Org-Level Keys (sk-*)

These keys operate across all projects within an organization. They are used for administrative operations: managing projects, configuring providers, and accessing org-wide analytics.

Key Information and Usage

Check a key's budget and usage:

curl https://llm.hanzo.ai/key/info \
  -H "Authorization: Bearer hk-your-key"

Response:

{
  "key_alias": "prod-backend",
  "max_budget": 500.0,
  "spend": 127.43,
  "budget_duration": "monthly",
  "tpm_limit": 500000,
  "rpm_limit": 3000,
  "expires": "2026-12-31T00:00:00Z"
}

Rotation Best Practices

  1. Rotate regularly -- Set key expiration at creation time. 90 days is a reasonable default for production keys.
  2. Use KMS for production -- Store keys in Hanzo KMS and sync them to your runtime environment via KMSSecret CRDs.
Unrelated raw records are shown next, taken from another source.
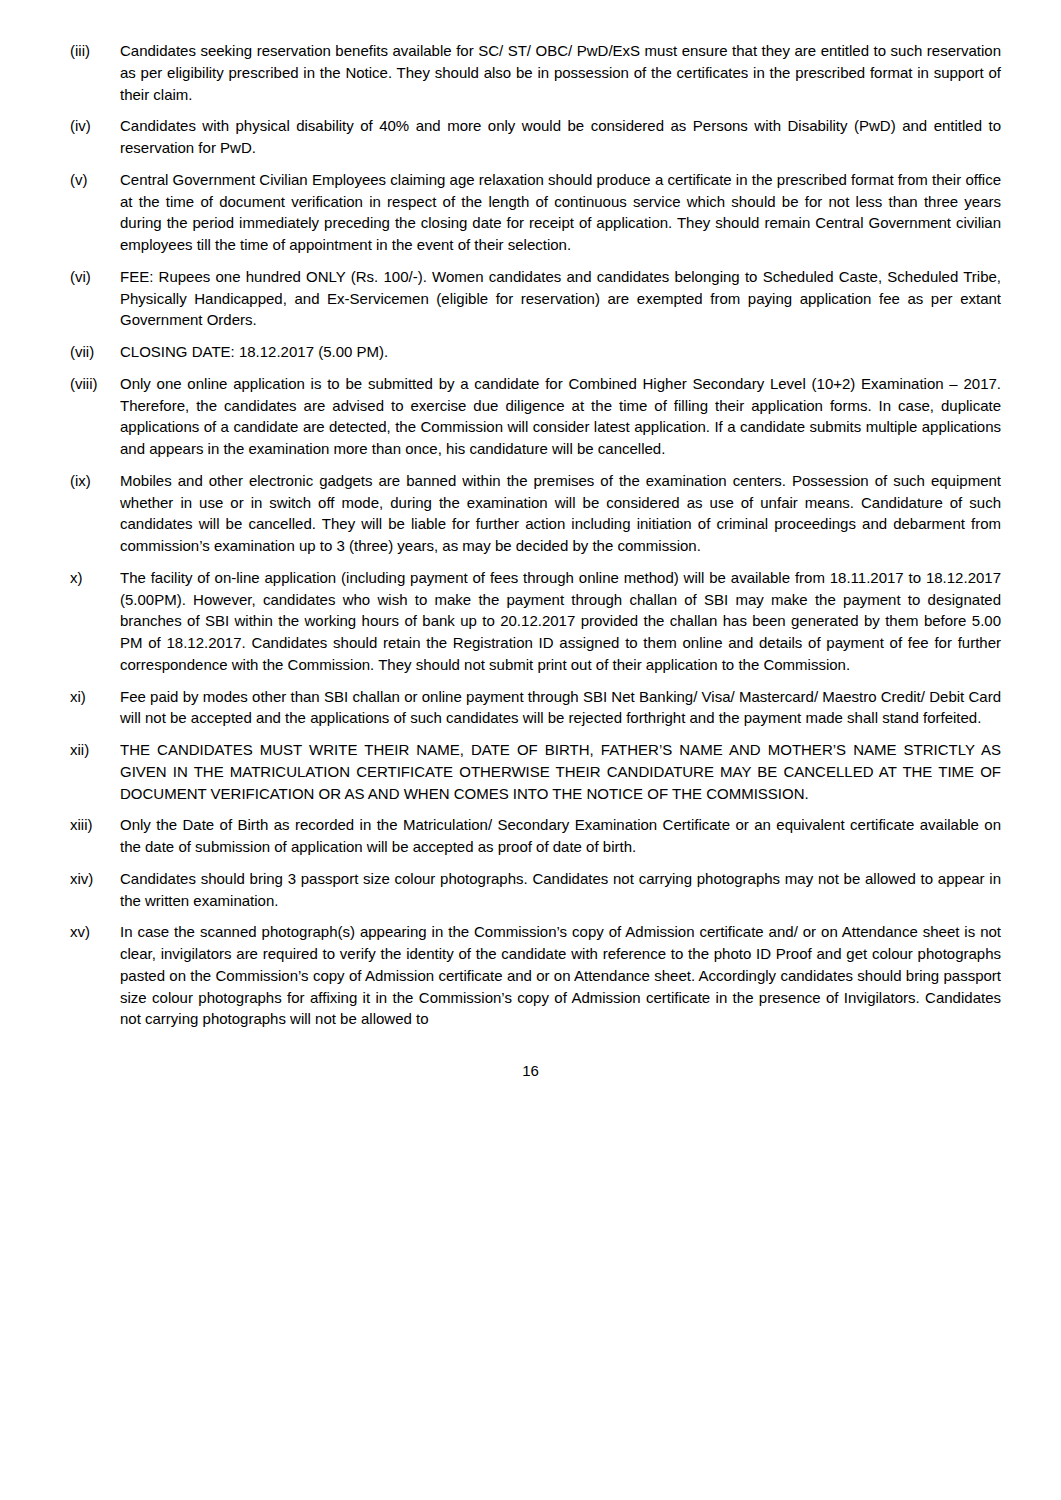(iii) Candidates seeking reservation benefits available for SC/ ST/ OBC/ PwD/ExS must ensure that they are entitled to such reservation as per eligibility prescribed in the Notice. They should also be in possession of the certificates in the prescribed format in support of their claim.
(iv) Candidates with physical disability of 40% and more only would be considered as Persons with Disability (PwD) and entitled to reservation for PwD.
(v) Central Government Civilian Employees claiming age relaxation should produce a certificate in the prescribed format from their office at the time of document verification in respect of the length of continuous service which should be for not less than three years during the period immediately preceding the closing date for receipt of application. They should remain Central Government civilian employees till the time of appointment in the event of their selection.
(vi) FEE: Rupees one hundred ONLY (Rs. 100/-). Women candidates and candidates belonging to Scheduled Caste, Scheduled Tribe, Physically Handicapped, and Ex-Servicemen (eligible for reservation) are exempted from paying application fee as per extant Government Orders.
(vii) CLOSING DATE: 18.12.2017 (5.00 PM).
(viii) Only one online application is to be submitted by a candidate for Combined Higher Secondary Level (10+2) Examination – 2017. Therefore, the candidates are advised to exercise due diligence at the time of filling their application forms. In case, duplicate applications of a candidate are detected, the Commission will consider latest application. If a candidate submits multiple applications and appears in the examination more than once, his candidature will be cancelled.
(ix) Mobiles and other electronic gadgets are banned within the premises of the examination centers. Possession of such equipment whether in use or in switch off mode, during the examination will be considered as use of unfair means. Candidature of such candidates will be cancelled. They will be liable for further action including initiation of criminal proceedings and debarment from commission’s examination up to 3 (three) years, as may be decided by the commission.
x) The facility of on-line application (including payment of fees through online method) will be available from 18.11.2017 to 18.12.2017 (5.00PM). However, candidates who wish to make the payment through challan of SBI may make the payment to designated branches of SBI within the working hours of bank up to 20.12.2017 provided the challan has been generated by them before 5.00 PM of 18.12.2017. Candidates should retain the Registration ID assigned to them online and details of payment of fee for further correspondence with the Commission. They should not submit print out of their application to the Commission.
xi) Fee paid by modes other than SBI challan or online payment through SBI Net Banking/ Visa/ Mastercard/ Maestro Credit/ Debit Card will not be accepted and the applications of such candidates will be rejected forthright and the payment made shall stand forfeited.
xii) THE CANDIDATES MUST WRITE THEIR NAME, DATE OF BIRTH, FATHER’S NAME AND MOTHER’S NAME STRICTLY AS GIVEN IN THE MATRICULATION CERTIFICATE OTHERWISE THEIR CANDIDATURE MAY BE CANCELLED AT THE TIME OF DOCUMENT VERIFICATION OR AS AND WHEN COMES INTO THE NOTICE OF THE COMMISSION.
xiii) Only the Date of Birth as recorded in the Matriculation/ Secondary Examination Certificate or an equivalent certificate available on the date of submission of application will be accepted as proof of date of birth.
xiv) Candidates should bring 3 passport size colour photographs. Candidates not carrying photographs may not be allowed to appear in the written examination.
xv) In case the scanned photograph(s) appearing in the Commission’s copy of Admission certificate and/ or on Attendance sheet is not clear, invigilators are required to verify the identity of the candidate with reference to the photo ID Proof and get colour photographs pasted on the Commission’s copy of Admission certificate and or on Attendance sheet. Accordingly candidates should bring passport size colour photographs for affixing it in the Commission’s copy of Admission certificate in the presence of Invigilators. Candidates not carrying photographs will not be allowed to
16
Never hardcode keys in source or commit them to git.
  3. Create before you revoke -- Generate the replacement key, deploy it, verify it works, then revoke the old one. Zero-downtime rotation.
  4. One key per service -- Give each service or environment its own key. This limits blast radius and makes audit logs useful.
  5. Set budgets -- Every production key should have a monthly budget. This prevents runaway costs from bugs or abuse.
  6. Monitor usage -- Check key/info or the console dashboard regularly. Unusual spend patterns may indicate a leak.

KMS Integration

For production deployments, use Hanzo KMS to manage API keys as secrets:

# KMSSecret CRD -- syncs secret from kms.hanzo.ai to K8s
apiVersion: secrets.hanzo.ai/v1alpha1
kind: KMSSecret
metadata:
  name: hanzo-api-key
spec:
  secretStoreRef:
    name: kms-hanzo
  data:
    - secretKey: HANZO_API_KEY
      remoteRef:
        secretPath: /prod/api-keys
        secretKey: primary

Revoking Keys

Revoke a key immediately from the console or via the API:

curl -X POST https://llm.hanzo.ai/key/delete \
  -H "Authorization: Bearer hk-your-admin-key" \
  -H "Content-Type: application/json" \
  -d '{"keys": ["hk-proj-abc123..."]}'

Revocation is immediate. Any in-flight request using the key will fail with 401 Unauthorized.

Security Rules

  • Never commit keys to git. Use environment variables or KMS.
  • Never expose hk-* or sk-* keys client-side. Use hz-* widget keys for browser code.
  • Always use HTTPS. All Hanzo endpoints enforce TLS. Plain HTTP connections are rejected.
  • Set the minimum scope needed. If a service only needs LLM access, do not give it an org-level secret key.